Question de "technosolutionnisme"
C’est en fait surtout le progrès scientifique et technologique qui semble concentrer les espoirs. Notamment parce que près de neuf Français sur dix pensent que leurs descendants connaîtront de telles avancées. Et de fait, dirigeants comme citoyens sont majoritairement convaincus de la capacité de la technologie à produire un monde meilleur. C’est notamment le cas des solutions pour lutter contre le réchauffement climatique, même si certains remparts s’érigent davantage du côté des citoyens, convaincus à plus de 40 % que le progrès technologique et technique consomme trop de ressource.
Effectivement, appuie Élise Tissier, il ne s’agit pas de tomber dans un "technosolutionnisme" absolu : "L’entrepreneur Xavier Duportet, CEO d’Eligo Bioscience, qui était présent à 'la Deeptech voit BIG' hier a parfaitement expliqué ce qui relie l’innovation au progrès : avoir l’obsession du problème à résoudre, et non pas de la technologie. L’idée n’est pas de faire de la Tech pour de la Tech, car l’innovation ne représente pas forcément le progrès. Et encore moins pour le plus grand nombre. Même si cela va en s’améliorant : il n’y avait pas beaucoup de monde qui faisait de la deeptech il y a dix ans". Car les innovations, technologiques ou non, semblent bien provoquer quelques ambivalences en matière de progrès, alors que certains cas tangibles suscitent la méfiance. Un bon exemple serait celui de la différence entre les vaccins et les réseaux sociaux, explique l’étude. Les premiers sont unanimement reconnus comme un progrès, les seconds beaucoup moins. L’opinion sur l’intelligence artificielle reste quant à elle partagée.

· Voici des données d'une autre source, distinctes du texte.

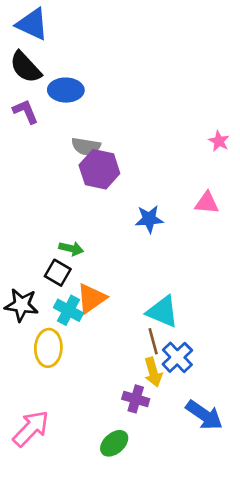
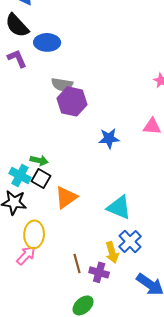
green arrow: (71, 249) -> (39, 160), moved
cyan cross: (69, 310) -> (20, 175), moved
brown line: (153, 341) -> (77, 263), moved
pink arrow: (31, 429) -> (26, 255), moved, size x0.7

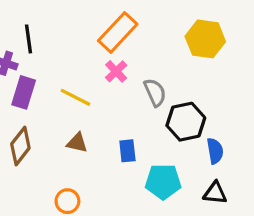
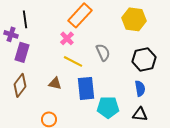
pink cross: (116, 71) -> (67, 38), moved
yellow line: (76, 97) -> (73, 61), moved
black hexagon: (186, 122) -> (144, 59), moved
blue rectangle: (127, 151) -> (86, 88), size x1.6

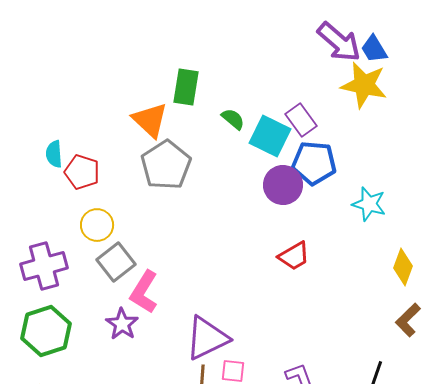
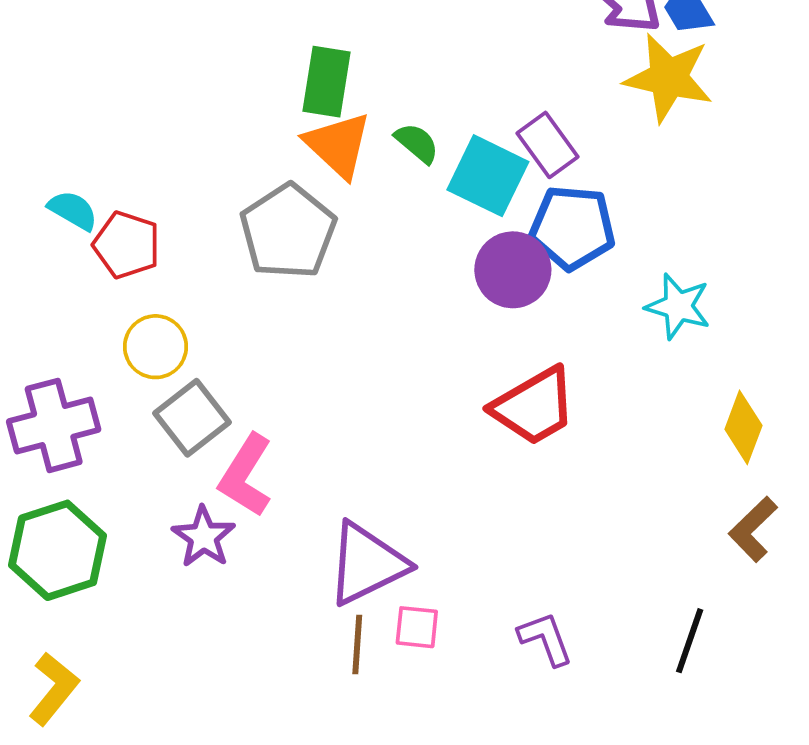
orange triangle: (150, 120) -> (338, 145), moved
cyan semicircle: (54, 154) -> (73, 210), turned 124
red trapezoid: (294, 256) -> (534, 406), size x1.4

À la portée d’un plus grand nombre
À Xavier Jaravel, économiste professeur à la London School of Economics, interrogé dans le cadre de cette étude, d’expliquer lui aussi que l’ouverture de l’accès aux professions d’innovateurs permettraient à leurs produits d’être plus nombreux et plus diversifiés. Objectif ? Avoir une stratégie nationale "d’innovation pour tous", relève-t-il. "Nos politiques publiques se concentrent sur la subvention de l’innovation pour la rendre moins coûteuse, ce qui a un effet d’entraînement faible. Le cœur du problème réside dans le manque de talents et non de financements", souligne Xavier Jaravel. Ce qui passera nécessairement par l’éducation, afin de démocratiser l’accès à la science et aux carrières entrepreneuriales.

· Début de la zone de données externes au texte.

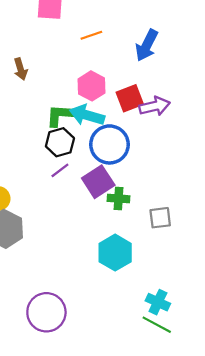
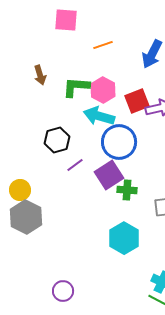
green L-shape: (61, 115) -> (76, 87), moved
black hexagon: (60, 142) -> (57, 140), moved
purple circle: (46, 312) -> (63, 291), size x0.6

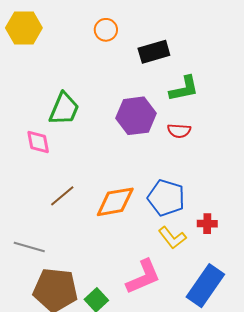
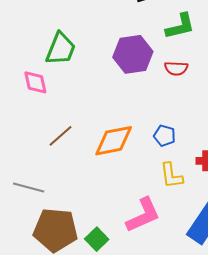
blue pentagon: (166, 198) -> (165, 136), size x0.6
yellow L-shape: (172, 238) -> (171, 176), turned 32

Pour l’instant, charge donc aux entreprises d’incarner et de porter le progrès en avant, qu’elles se rangent du côté des innovatrices ou qu’elles incarnent la notion dans un sens plus large. "Cette confiance veut dire qu’il y a des attentes élevées vis-à-vis d’elles. On attend des entreprises qu’elles créent des emplois, qu’elles développent des biens et des services répondant à des besoins. Notre responsabilité est aussi de travailler sur ces progrès, dans toutes leurs dimensions", insiste Élise Tissier.